Your assignment: When you reach the line that contains "<source format=v>" in the data below, copy it and every line after it exactly, adding nothing.

Source data:
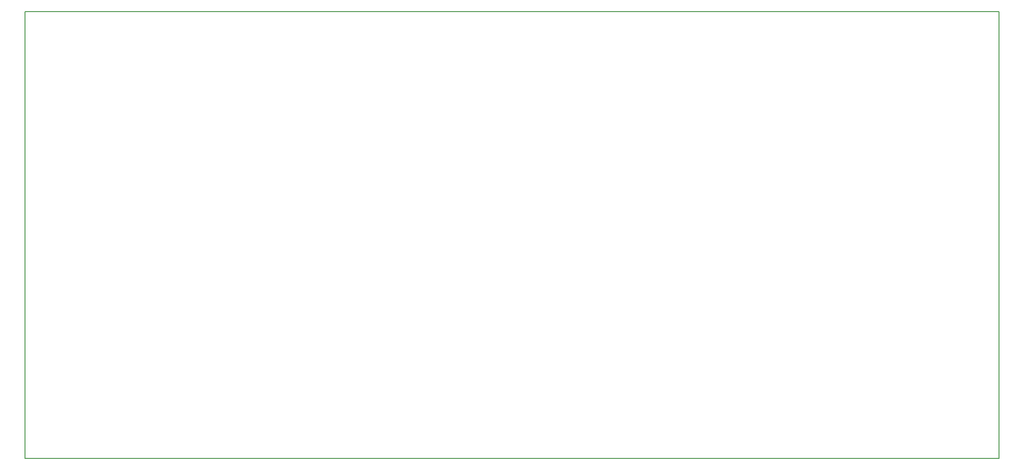
<source format=gm1>
G04 MADE WITH FRITZING*
G04 WWW.FRITZING.ORG*
G04 DOUBLE SIDED*
G04 HOLES PLATED*
G04 CONTOUR ON CENTER OF CONTOUR VECTOR*
%ASAXBY*%
%FSLAX23Y23*%
%MOIN*%
%OFA0B0*%
%SFA1.0B1.0*%
%ADD10R,7.283470X3.346460*%
%ADD11C,0.008000*%
%ADD10C,0.008*%
%LNCONTOUR*%
G90*
G70*
G54D10*
G54D11*
X4Y3342D02*
X7279Y3342D01*
X7279Y4D01*
X4Y4D01*
X4Y3342D01*
D02*
G04 End of contour*
M02*
</source>
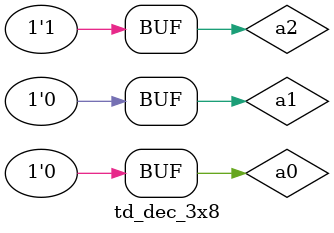
<source format=v>
module td_dec_3x8();
wire [7:0] y;
reg a0,a1,a2;

d_dec_3x8 m1(y,a0,a1,a2);
initial begin
a0=0;a1=0;a2=0;
#5 a0=1;a1=0;a2=0;
#5 a0=0;a1=1;a2=0;
#5 a0=0;a1=0;a2=1;
end
endmodule

</source>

Answer to the problem:
<source format=v>
module td_dec_3x8();
wire [7:0] y;
reg a0,a1,a2;

d_dec_3x8 m1(y,a0,a1,a2);
initial begin
a0=0;a1=0;a2=0;
#5 a0=1;a1=0;a2=0;
#5 a0=0;a1=1;a2=0;
#5 a0=0;a1=0;a2=1;
end
endmodule

</source>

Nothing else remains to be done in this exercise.